Permission was granted for youth organisations such as the Army Cadets to go onto the site for training and to carry out exercises. Young people on the Duke of Edinburgh Award Scheme sometimes bivouacked on the site. The Honorary Curator of the Village Museum received a telephone call one day from the West Midlands. The caller said:

“My son and a friend who are in the Air Training Corps, (the R.A.F. version of the Army Cadets), camped on the Depot site in Ruddington last weekend as part of a proficiency test. They are now writing up an account of their activities, and are required to give a brief history of the military site they used as a base. Can you help?”

No relevant documents or photographs could be found among local archives because of the secrecy which had always surrounded the site. The history of Ruddington O.S.D.D. Depot existed only in the memories of those who worked there, or lived nearby.

One event aroused a storm of protest as the minute book of Ruddington Parish Council records:

“18.3.86 The Eastwood and District Motor Club had held a rally on Sunday 16th March 1986 on the Depot. The noise of vehicles participating in this rally was, it was considered by many residents, to be an unwarranted and unnecessary intrusion into their privacy on a Sunday. Councillors and the Clerk had been overwhelmed by the number of complaints received.”

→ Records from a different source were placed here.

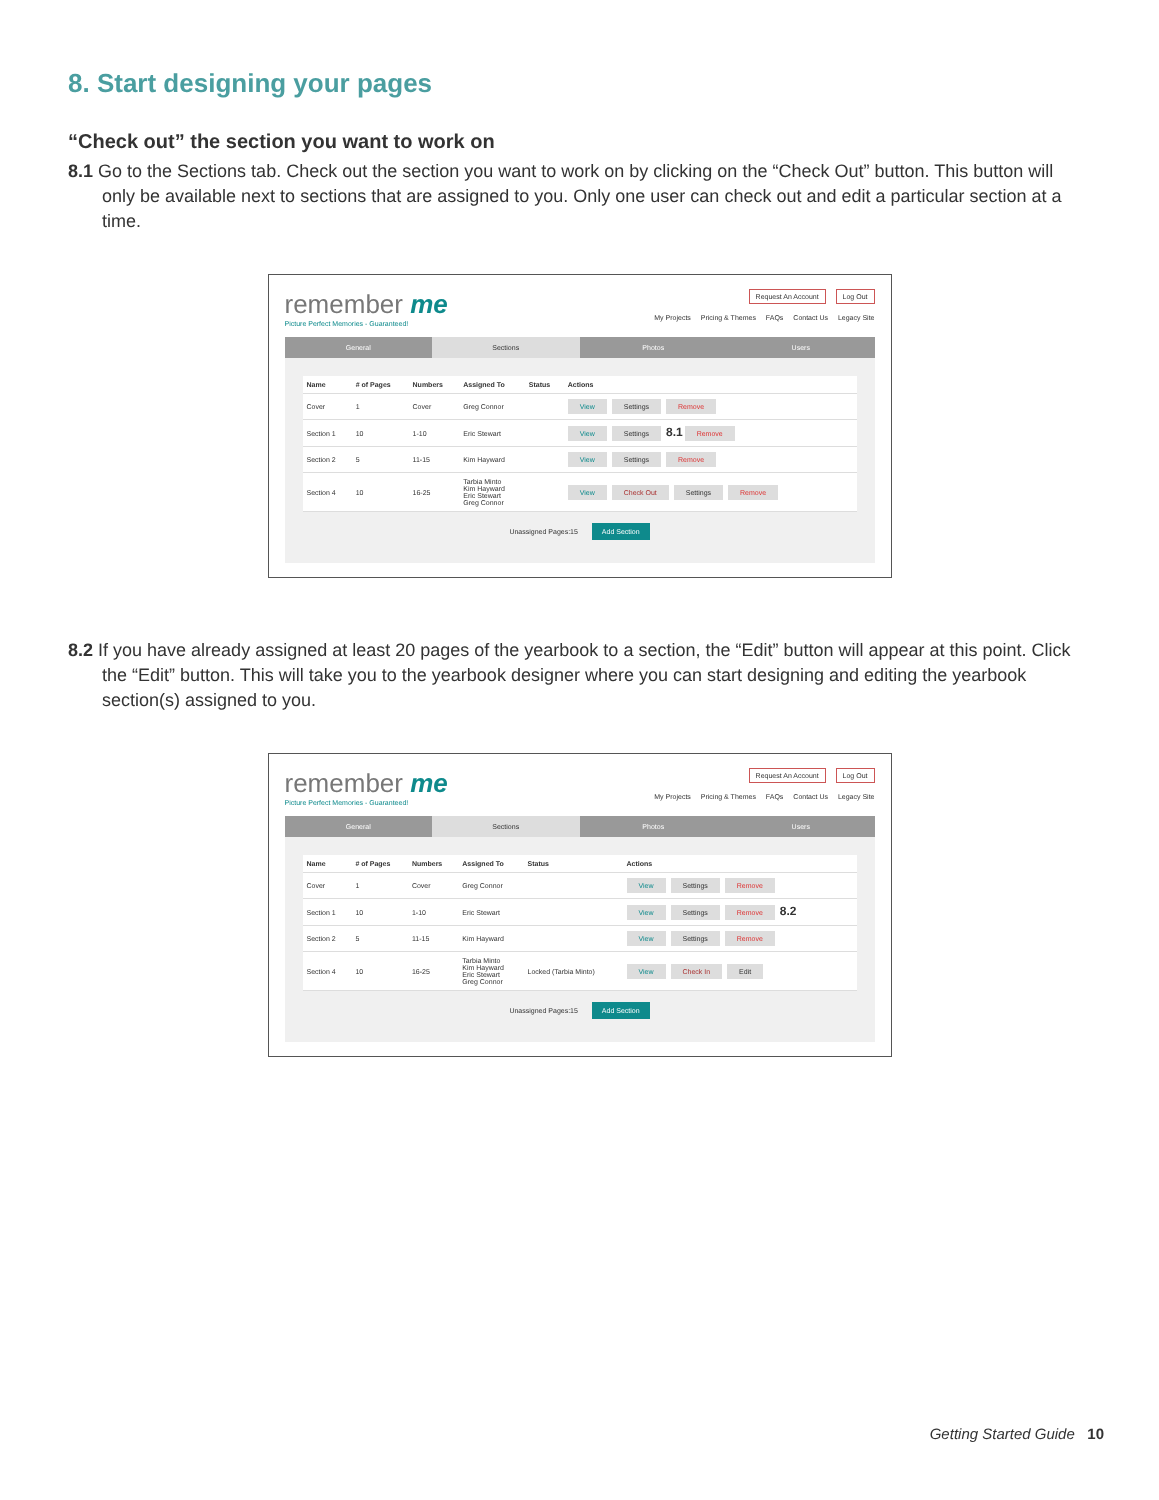8. Start designing your pages
“Check out” the section you want to work on
8.1 Go to the Sections tab. Check out the section you want to work on by clicking on the “Check Out” button. This button will only be available next to sections that are assigned to you. Only one user can check out and edit a particular section at a time.
remember me
Picture Perfect Memories - Guaranteed!
Request An Account Log Out
My Projects Pricing & Themes FAQs Contact Us Legacy Site
General Sections Photos Users
| Name | # of Pages | Numbers | Assigned To | Status | Actions |
| --- | --- | --- | --- | --- | --- |
| Cover | 1 | Cover | Greg Connor | | View Settings Remove |
| Section 1 | 10 | 1-10 | Eric Stewart | | View Settings 8.1 Remove |
| Section 2 | 5 | 11-15 | Kim Hayward | | View Settings Remove |
| Section 4 | 10 | 16-25 | Tarbia Minto Kim Hayward Eric Stewart Greg Connor | | View Check Out Settings Remove |
Unassigned Pages:15 Add Section
8.2 If you have already assigned at least 20 pages of the yearbook to a section, the “Edit” button will appear at this point. Click the “Edit” button. This will take you to the yearbook designer where you can start designing and editing the yearbook section(s) assigned to you.
remember me
Picture Perfect Memories - Guaranteed!
Request An Account Log Out
My Projects Pricing & Themes FAQs Contact Us Legacy Site
General Sections Photos Users
| Name | # of Pages | Numbers | Assigned To | Status | Actions |
| --- | --- | --- | --- | --- | --- |
| Cover | 1 | Cover | Greg Connor | | View Settings Remove |
| Section 1 | 10 | 1-10 | Eric Stewart | | View Settings Remove 8.2 |
| Section 2 | 5 | 11-15 | Kim Hayward | | View Settings Remove |
| Section 4 | 10 | 16-25 | Tarbia Minto Kim Hayward Eric Stewart Greg Connor | Locked (Tarbia Minto) | View Check In Edit |
Unassigned Pages:15 Add Section
Getting Started Guide 10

The site and the buildings were used as a background for a number of television programmes, either as a backdrop or at close range. Police dog training took place there and police forces also practised riot control and firearms training. The longest period of continuous use by the largest number of people occurred in 1985. The strictest security measures were in operation, but people living nearby had their suspicions. So did an alert 15-year-old Scout:

“One evening a man walked into our weekly Scout meeting at the Scout Hut and introduced himself as a Scout Leader from Cornwall who was working in the area for the time being. He came again on two or three occasions and joined in our activities before he returned home. By this time the Miners Strike was over and our visitor from Cornwall wrote and confirmed my suspicions. He was a police constable, drafted in with many others from several rural areas, and billeted at the Depot. They went by bus each day to keep flying pickets from entering Nottinghamshire where several pits remained open, operated by members of the Democratic Union of Mineworkers who were not on strike.”